Jadis omniprésents au Japon, les bains publics, ou sento, sont en perte de vitesse depuis des années dans l’archipel. Mais certains d’entre eux innovent pour se revitaliser et rajeunir leur clientèle.
Le Japon ne compte plus qu’environ 1 800 sento, dix fois moins qu’à la fin des années 1960. Hommes et femmes séparés, on se trempe nu dans ces bains à l’atmosphère généralement surannée, ornés de fresques de motifs traditionnels comme l’incontournable mont Fuji. Les nombreuses fermetures de ces établissements atteignent aujourd’hui un nombre critique à cause de moyens insuffisants pour les rénover, de la flambée des coûts et de la difficulté de leurs propriétaires à trouver des successeurs.
Leur disparition risque d’éroder les liens sociaux de proximité. Car ce sont des «lieux de quartier où tout le monde se retrouve (…), dont beaucoup de personnes âgées qui vivent seules», souligne Sam Holden, un Américain de 32 ans installé à Tokyo depuis près de dix ans. «Sento et Quartier», l’association dont il est l’un des codirecteurs, a décroché une bourse d’environ 200 000 dollars du Fonds mondial pour les monuments avec le concours du groupe American Express pour sauvegarder Inari-yu, un sento de Tokyo datant de 1930, et transformer un petit bâtiment centenaire adjacent en un lieu de vie communautaire.

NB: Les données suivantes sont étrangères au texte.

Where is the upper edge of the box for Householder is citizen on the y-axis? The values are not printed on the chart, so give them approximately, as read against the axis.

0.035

« Un sentiment d’urgence »
«Mes collègues et moi avions un sentiment d’urgence à vouloir préserver certains de ces édifices historiques avant qu’ils ne soient transformés en complexes d’appartements et autres choses», explique Sam Holden. Les tarifs des sento sont bas (500 yens à Tokyo, soit moins de quatre euros) car fixés par les autorités municipales qui les subventionnent. Mais contrairement aux onsen, les sources d’eau chaude naturelle au Japon, les sento chauffent généralement leurs bains au gaz, ce qui les fragilise face à la flambée actuelle des prix de l’énergie.

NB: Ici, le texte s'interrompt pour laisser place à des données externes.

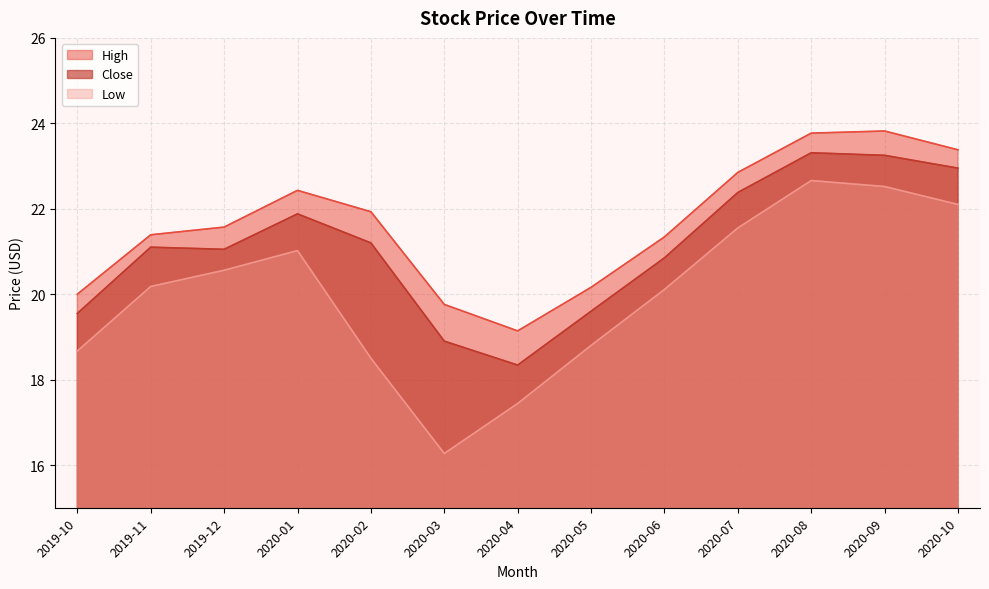

Between 2019-11 and 2020-09, which series saw the biggest shift?

High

Selon Shunji Tsuchimoto, 60 ans, qui gère Inari-yu avec son épouse, la facture énergétique de son établissement a bondi de 50 % cette année par rapport à l’an dernier. Un autre sento tokyoïte, Koganeyu, a lui rouvert en 2020 après une rénovation complète pour se transformer en un lieu branché. Dans sa petite salle d’accueil en béton brut, de jeunes clients alignés sur des bancs dégustent des bières pression artisanales au son d’une pop japonaise rétro jouée sur des disques vinyles.
Détox numérique
«L’image que j’ai des sento, c’est un lieu où se rassemblent des papis et mamies», confie Kohei Ueda, un employé dans l’informatique de 25 ans venu à Koganeyu avec un ami. «Mais dans un sento comme celui-ci, plus à la mode et moderne, je m’y sens plus à l’aise», ajoute-t-il dans un rire. Pour augmenter sa fréquentation, Kom-pal, un autre sento tokyoïte, ne mise pas sur un style «hipster» mais plutôt sur la technologie.

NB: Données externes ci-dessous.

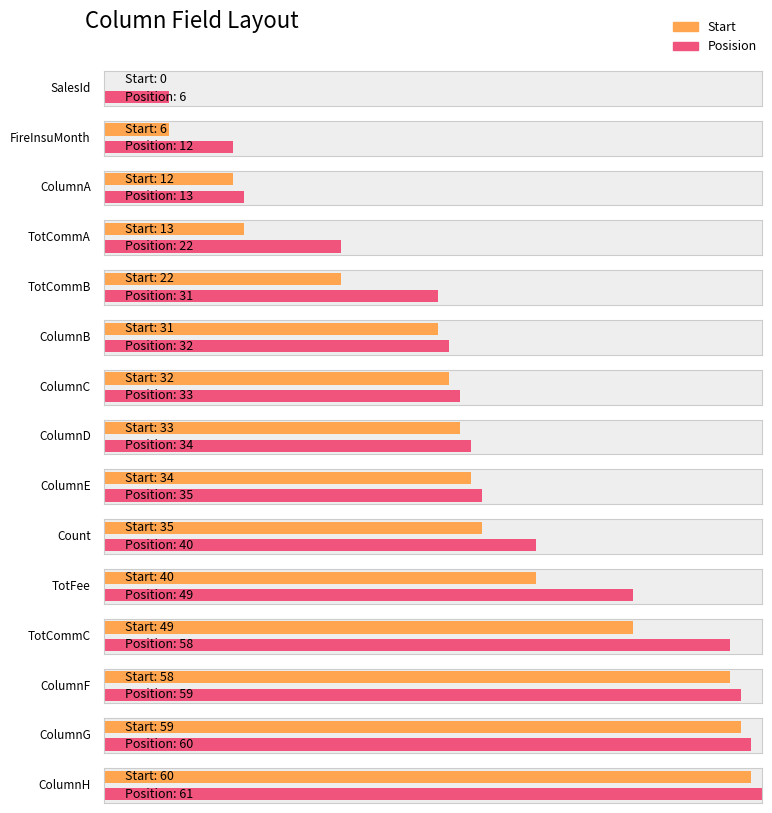

What is the spread (max minus min) of values at ColumnC?

1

Quand il a pris la direction de cet établissement géré par sa famille depuis les années 1950, Fumitaka Kadoya, 36 ans, s’est mis à analyser en détail les données de fréquentation du lieu selon les jours et les heures, ainsi qu’à promouvoir son sento sur les réseaux sociaux et à en mesurer l’impact. Cela a permis à cet ancien technicien du groupe japonais Olympus de prendre des décisions commerciales ciblées, comme recruter du personnel féminin pour encourager plus de femmes à fréquenter son sento ou encore à ouvrir le dimanche matin.
Les sento ont toujours fait partie de la culture japonaise!
«Les sento ont toujours fait partie de la culture japonaise!», rappelle Fumitaka Kadoya. Et de nos jours, laisser toutes ses affaires dans un casier pour se détendre dans un bain chaud peut être une sorte de «détox numérique», pense-t-il. «C’est exactement ce dont les jeunes gens d’aujourd’hui ont besoin.» Yasuko Okuno, une trentenaire qui écrit des articles sur un blog pour l’association des sento de Tokyo, voit ces bains publics comme un lieu idéal pour décompresser après son travail.
«Quand je suis allée dans un sento pour la première fois depuis longtemps, c’est comme si un poids avait soudainement disparu», se remémore-t-elle. «Il y avait un grand bain, et les habitués m’ont saluée gentiment et on a bavardé.» Avec le temps, «ça a commencé à ressembler à un deuxième chez-moi».